GIVEN INFORMATION:
********************

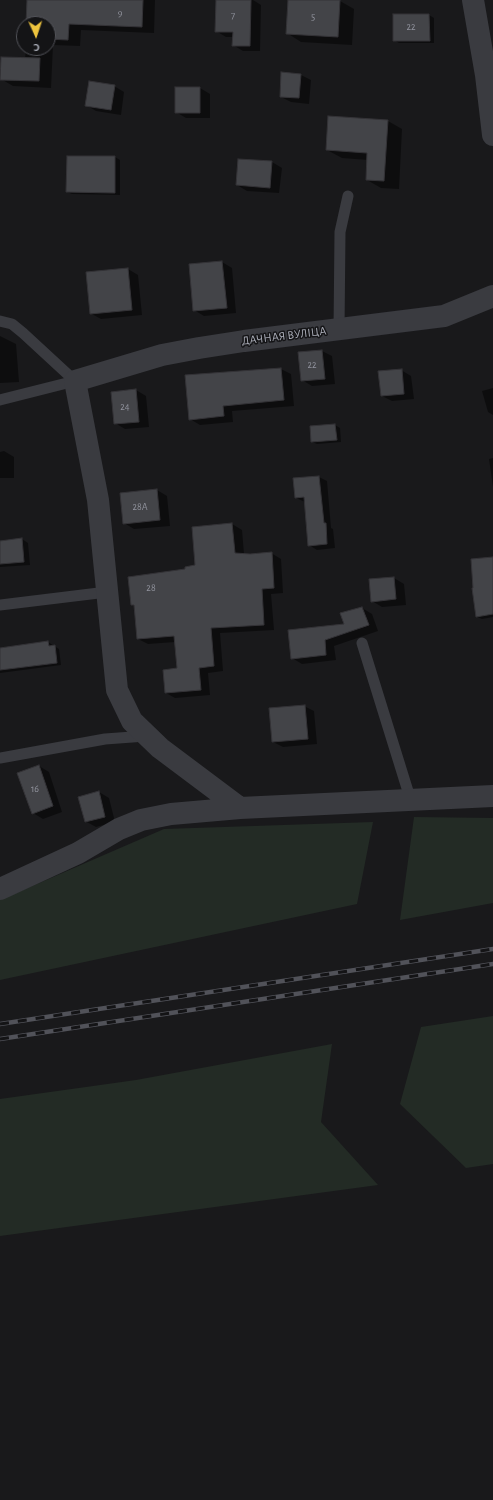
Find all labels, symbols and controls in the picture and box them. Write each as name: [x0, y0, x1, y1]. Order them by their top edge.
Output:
house number: 9: [118, 7, 122, 19]
house number: 7: [231, 10, 235, 22]
house number: 5: [311, 11, 315, 23]
north arrow: [16, 16, 56, 56]
house number: 22: [406, 21, 416, 33]
text: С: [33, 42, 40, 53]
street label: ДАЧНАЯ ВУЛІЦА: [241, 324, 327, 348]
house number: 22: [307, 359, 317, 371]
house number: 24: [120, 401, 130, 413]
house number: 28А: [132, 501, 148, 513]
house number: 28: [146, 582, 156, 594]
house number: 16: [31, 783, 39, 795]

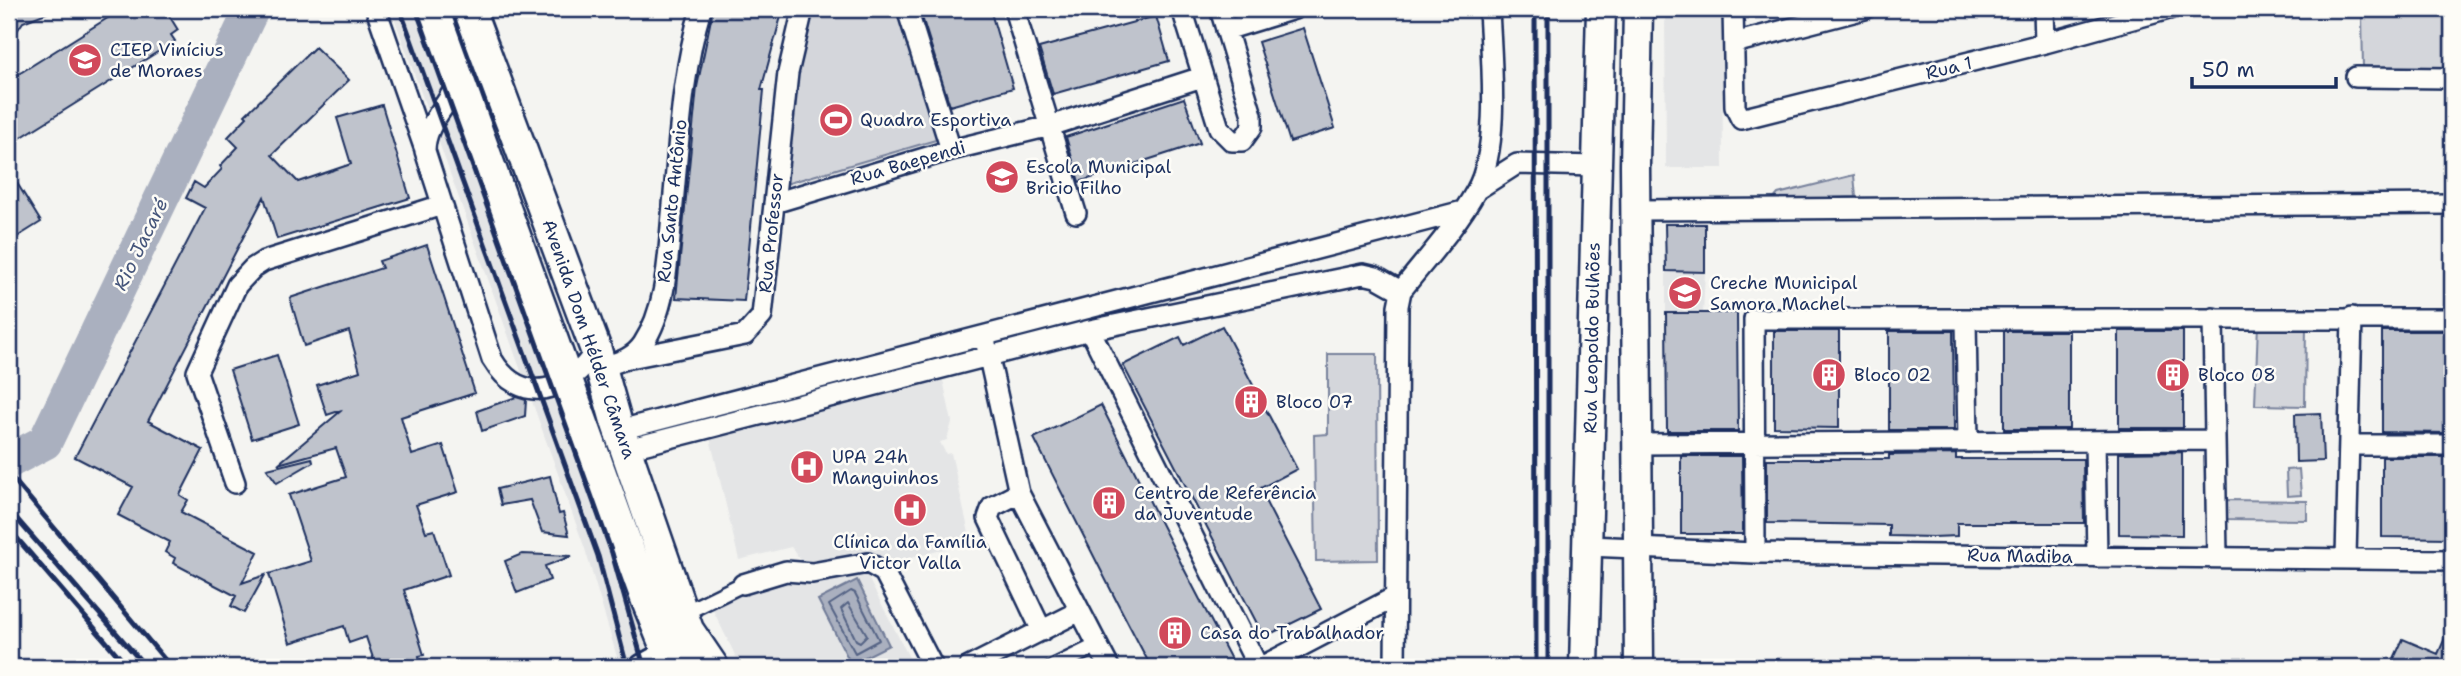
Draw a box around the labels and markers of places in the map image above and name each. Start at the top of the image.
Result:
place label: CIEP Vinícius de Moraes [110,38,224,83]
school or university icon: CIEP Vinícius de Moraes [66,41,104,79]
sports icon: Quadra Esportiva [817,101,855,139]
place label: Quadra Esportiva [860,108,1011,132]
place label: Escola Municipal Bricio Filho [1026,155,1172,200]
school or university icon: Escola Municipal Bricio Filho [983,158,1021,196]
place label: Creche Municipal Samora Machel [1710,271,1858,316]
school or university icon: Creche Municipal Samora Machel [1666,274,1704,312]
building icon: Bloco 02 [1810,356,1848,394]
building icon: Bloco 08 [2154,356,2192,394]
place label: Bloco 02 [1854,363,1931,387]
place label: Bloco 08 [2198,363,2276,387]
building icon: Bloco 07 [1232,383,1270,421]
place label: Bloco 07 [1276,390,1353,414]
place label: UPA 24h Manguinhos [832,445,939,490]
hospital icon: UPA 24h Manguinhos [788,448,826,486]
place label: Centro de Referência da Juventude [1134,481,1316,526]
building icon: Centro de Referência da Juventude [1090,484,1128,522]
hospital icon: Clínica da Família Victor Valla [891,491,929,529]
place label: Clínica da Família Victor Valla [833,530,987,575]
building icon: Casa do Trabalhador [1156,614,1194,652]
place label: Casa do Trabalhador [1200,621,1384,645]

********************

WHAT YOU ARE ASKED TO DO: You need to restate all of the entries above exactly and leave the pictures behind.

TASK RESPONSE:
Find all labels, symbols and controls in the picture and box them. Write each as name: [x0, y0, x1, y1]. Order them by their top edge.
Output:
house number: 9: [118, 7, 122, 19]
house number: 7: [231, 10, 235, 22]
house number: 5: [311, 11, 315, 23]
north arrow: [16, 16, 56, 56]
house number: 22: [406, 21, 416, 33]
text: С: [33, 42, 40, 53]
street label: ДАЧНАЯ ВУЛІЦА: [241, 324, 327, 348]
house number: 22: [307, 359, 317, 371]
house number: 24: [120, 401, 130, 413]
house number: 28А: [132, 501, 148, 513]
house number: 28: [146, 582, 156, 594]
house number: 16: [31, 783, 39, 795]

Draw a box around the labels and markers of places in the map image above and name each. Start at the top of the image.
Result:
place label: CIEP Vinícius de Moraes [110,38,224,83]
school or university icon: CIEP Vinícius de Moraes [66,41,104,79]
sports icon: Quadra Esportiva [817,101,855,139]
place label: Quadra Esportiva [860,108,1011,132]
place label: Escola Municipal Bricio Filho [1026,155,1172,200]
school or university icon: Escola Municipal Bricio Filho [983,158,1021,196]
place label: Creche Municipal Samora Machel [1710,271,1858,316]
school or university icon: Creche Municipal Samora Machel [1666,274,1704,312]
building icon: Bloco 02 [1810,356,1848,394]
building icon: Bloco 08 [2154,356,2192,394]
place label: Bloco 02 [1854,363,1931,387]
place label: Bloco 08 [2198,363,2276,387]
building icon: Bloco 07 [1232,383,1270,421]
place label: Bloco 07 [1276,390,1353,414]
place label: UPA 24h Manguinhos [832,445,939,490]
hospital icon: UPA 24h Manguinhos [788,448,826,486]
place label: Centro de Referência da Juventude [1134,481,1316,526]
building icon: Centro de Referência da Juventude [1090,484,1128,522]
hospital icon: Clínica da Família Victor Valla [891,491,929,529]
place label: Clínica da Família Victor Valla [833,530,987,575]
building icon: Casa do Trabalhador [1156,614,1194,652]
place label: Casa do Trabalhador [1200,621,1384,645]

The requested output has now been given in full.